This post is so late that after I post this post I shall have to post again just to get caught up! ugh. Excuse: Got quite a bit more hours at work (A fantastic thing truly), and it was Mid-Term week and I've been squirreling around so I was in full panic mode. (Still kinda am cause I haven't seen my scores. If I did poorly I may have to drop a class which is always embarrassing for a know-it-all).
So I MEANT to post this last Monday as a follow-up to the previous post. I had a few questions about the photo of the well-hung inspiration to my pretzel creations, or at least I imagined I would as NO ONE COMMENTS. Seriously guys, ask questions! IT'S SO LONELY IN HERE. And by in here I mean inside my computer, because I'm cool like that and can digitize myself and literally surf the webs.

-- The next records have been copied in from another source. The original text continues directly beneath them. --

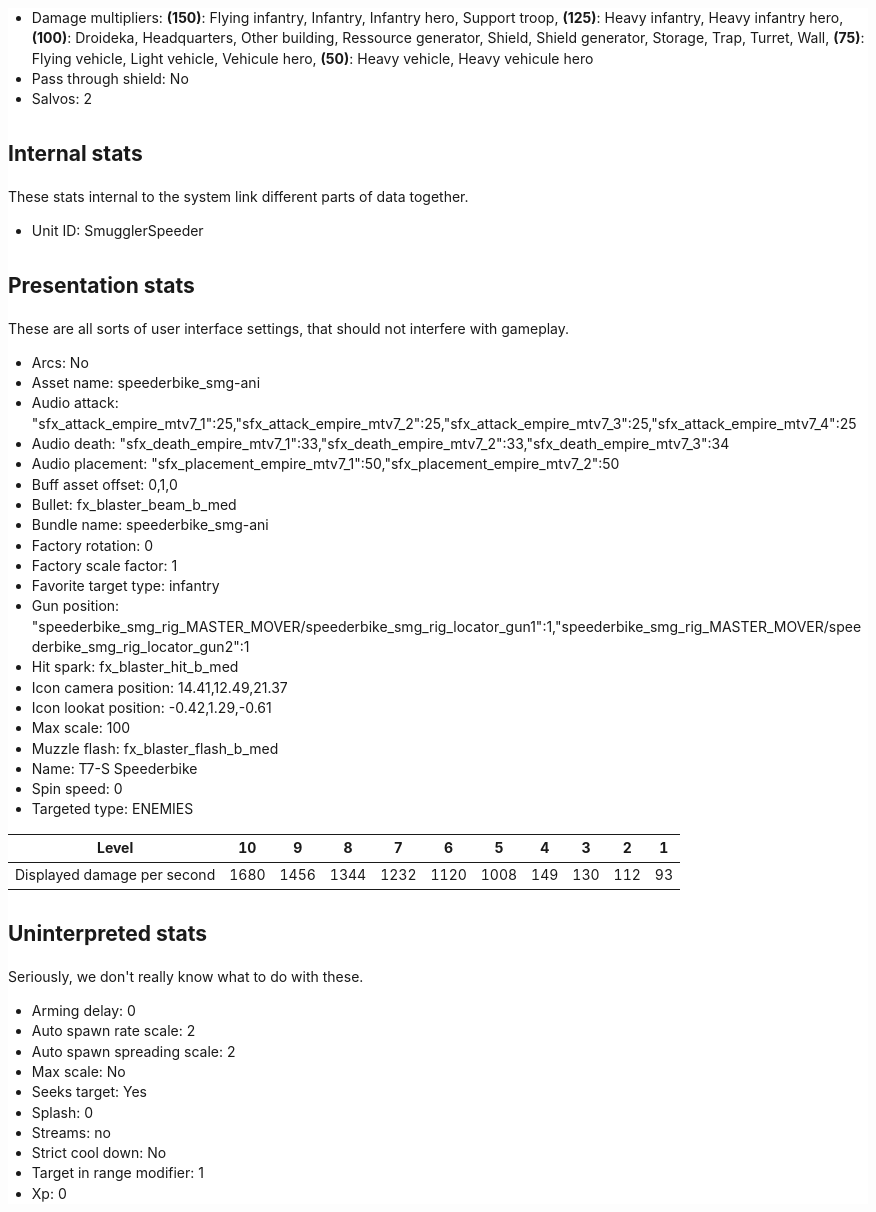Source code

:   * Damage multipliers: **(150)**: Flying infantry, Infantry, Infantry hero, Support troop, **(125)**: Heavy infantry, Heavy infantry hero, **(100)**: Droideka, Headquarters, Other building, Ressource generator, Shield, Shield generator, Storage, Trap, Turret, Wall, **(75)**: Flying vehicle, Light vehicle, Vehicule hero, **(50)**: Heavy vehicle, Heavy vehicule hero
  * Pass through shield: No
  * Salvos: 2

## Internal stats

These stats internal to the system link different parts of data together.

  * Unit ID: SmugglerSpeeder

## Presentation stats

These are all sorts of user interface settings, that should not interfere with gameplay.

  * Arcs: No
  * Asset name: speederbike_smg-ani
  * Audio attack: "sfx_attack_empire_mtv7_1":25,"sfx_attack_empire_mtv7_2":25,"sfx_attack_empire_mtv7_3":25,"sfx_attack_empire_mtv7_4":25
  * Audio death: "sfx_death_empire_mtv7_1":33,"sfx_death_empire_mtv7_2":33,"sfx_death_empire_mtv7_3":34
  * Audio placement: "sfx_placement_empire_mtv7_1":50,"sfx_placement_empire_mtv7_2":50
  * Buff asset offset: 0,1,0
  * Bullet: fx_blaster_beam_b_med
  * Bundle name: speederbike_smg-ani
  * Factory rotation: 0
  * Factory scale factor: 1
  * Favorite target type: infantry
  * Gun position: "speederbike_smg_rig_MASTER_MOVER/speederbike_smg_rig_locator_gun1":1,"speederbike_smg_rig_MASTER_MOVER/speederbike_smg_rig_locator_gun2":1
  * Hit spark: fx_blaster_hit_b_med
  * Icon camera position: 14.41,12.49,21.37
  * Icon lookat position: -0.42,1.29,-0.61
  * Max scale: 100
  * Muzzle flash: fx_blaster_flash_b_med
  * Name: T7-S Speederbike
  * Spin speed: 0
  * Targeted type: ENEMIES

|Level                      |10  |9   |8   |7   |6   |5   |4  |3  |2  |1 |
|---------------------------|----|----|----|----|----|----|---|---|---|--|
|Displayed damage per second|1680|1456|1344|1232|1120|1008|149|130|112|93|


## Uninterpreted stats

Seriously, we don't really know what to do with these.

  * Arming delay: 0
  * Auto spawn rate scale: 2
  * Auto spawn spreading scale: 2
  * Max scale: No
  * Seeks target: Yes
  * Splash: 0
  * Streams: no
  * Strict cool down: No
  * Target in range modifier: 1
  * Xp: 0
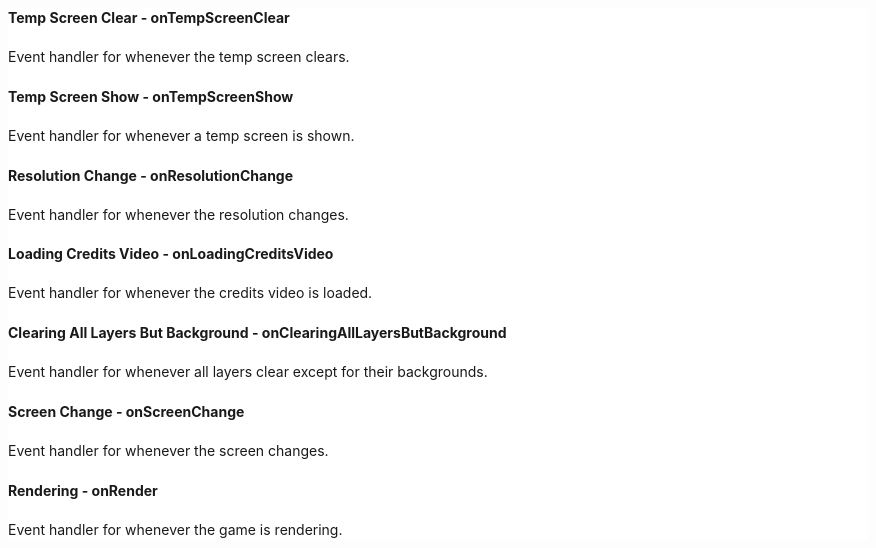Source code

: #### Temp Screen Clear - onTempScreenClear

Event handler for whenever the temp screen clears.

#### Temp Screen Show - onTempScreenShow

Event handler for whenever a temp screen is shown.

#### Resolution Change - onResolutionChange

Event handler for whenever the resolution changes.

#### Loading Credits Video - onLoadingCreditsVideo

Event handler for whenever the credits video is loaded.

#### Clearing All Layers But Background - onClearingAllLayersButBackground

Event handler for whenever all layers clear except for their backgrounds.

#### Screen Change - onScreenChange

Event handler for whenever the screen changes.

#### Rendering - onRender

Event handler for whenever the game is rendering.
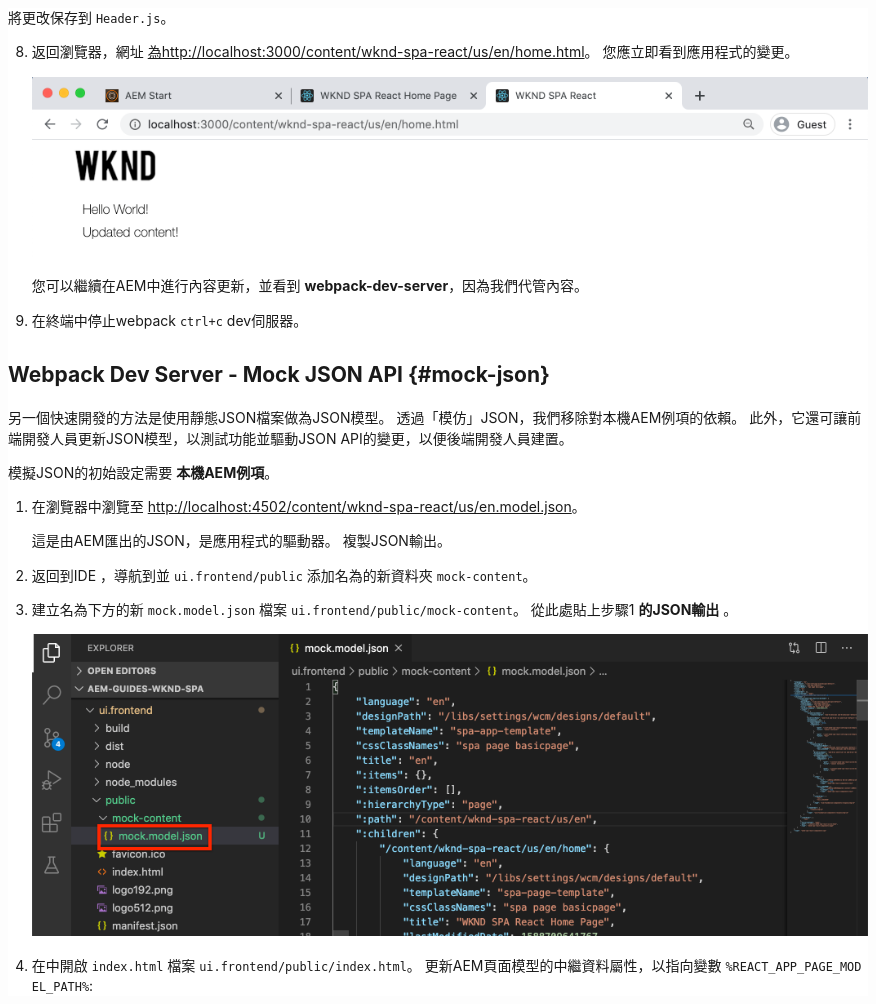    將更改保存到 `Header.js`。

8. 返回瀏覽器，網址 [為http://localhost:3000/content/wknd-spa-react/us/en/home.html](http://localhost:3000/content/wknd-spa-react/us/en/home.html)。 您應立即看到應用程式的變更。

   ![標誌已新增至頁首](./assets/integrate-spa/added-logo-localhost.png)

   您可以繼續在AEM中進行內容更新，並看到 **webpack-dev-server**，因為我們代管內容。

9. 在終端中停止webpack `ctrl+c` dev伺服器。

## Webpack Dev Server - Mock JSON API {#mock-json}

另一個快速開發的方法是使用靜態JSON檔案做為JSON模型。 透過「模仿」JSON，我們移除對本機AEM例項的依賴。 此外，它還可讓前端開發人員更新JSON模型，以測試功能並驅動JSON API的變更，以便後端開發人員建置。

模擬JSON的初始設定需要 **本機AEM例項**。

1. 在瀏覽器中瀏覽至 [http://localhost:4502/content/wknd-spa-react/us/en.model.json](http://localhost:4502/content/wknd-spa-react/us/en.model.json)。

   這是由AEM匯出的JSON，是應用程式的驅動器。 複製JSON輸出。

2. 返回到IDE ，導航到並 `ui.frontend/public` 添加名為的新資料夾 `mock-content`。
3. 建立名為下方的新 `mock.model.json` 檔案 `ui.frontend/public/mock-content`。 從此處貼上步驟1 **的JSON輸出** 。

   ![模擬模型Json檔案](./assets/integrate-spa/mock-model-json-created.png)

4. 在中開啟 `index.html` 檔案 `ui.frontend/public/index.html`。 更新AEM頁面模型的中繼資料屬性，以指向變數 `%REACT_APP_PAGE_MODEL_PATH%`:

Anyways, this photography was taken on that Montana archaeology trip that I've discussed before. Our dig leader took us about twenty minutes out from our campsite (by the van of improbability, that thing should NOT have been able to drive where it did). We had to hike down into a canyon and true to my Holes name BillyGoat (You remember that Disney movie Holes where everyone got names like Barfbag and Caveman?) I was quickly separated from the majority of the group as they cautiously made their ways across rocks that I had climbed recklessly on all fours.
Scattered throughout the canyon were these carvings or people and animals and unfortunately, more recent names etched with dates only spanning back a few decades. Now I'm of mixed feelings about this of course. A lot of people will look at graffiti with distain and condemn those who did it.
However as a possible future archaeologist I can't help but see it as the petroglyphs and pictographs of the present. Honestly we do not know exactly why people carved and drew what they did so long ago. We have theories, some seem so likely that we except them for truths, but they are not. So when we look at a carving done several thousand years ago of a human hunting a deer is it really that different from a picture of a pot leaf? Both show us what a group of humans were doing during a particular time.
BUT! I do NOT condone the destruction of previous materials. So the guys who carved their names on a bolder near the petroglyphs on this canyon. Cool. Those who carved a giant penis across ancient petroglyphs? Not cool assholes.
I digress, It was an interesting feeling to stand in a spot where humans had stood thousands of years ago and etched. To stand level with them in some ways and see the individual marks they made to create this representation. The sense of history, a feeling with not everyone gets to have when they step into an old church and an ancient campsite, was almost overwhelming.
Out of all the carvings though, this one was my favorite. Something about how the artist carved himself (or just a man) next to a thunderbird struck me as beautiful. Call it reading too much of myself in the stones etches of the past, but I'd like to thing this artist had dreams of flight, to see the world as the thunderbird did.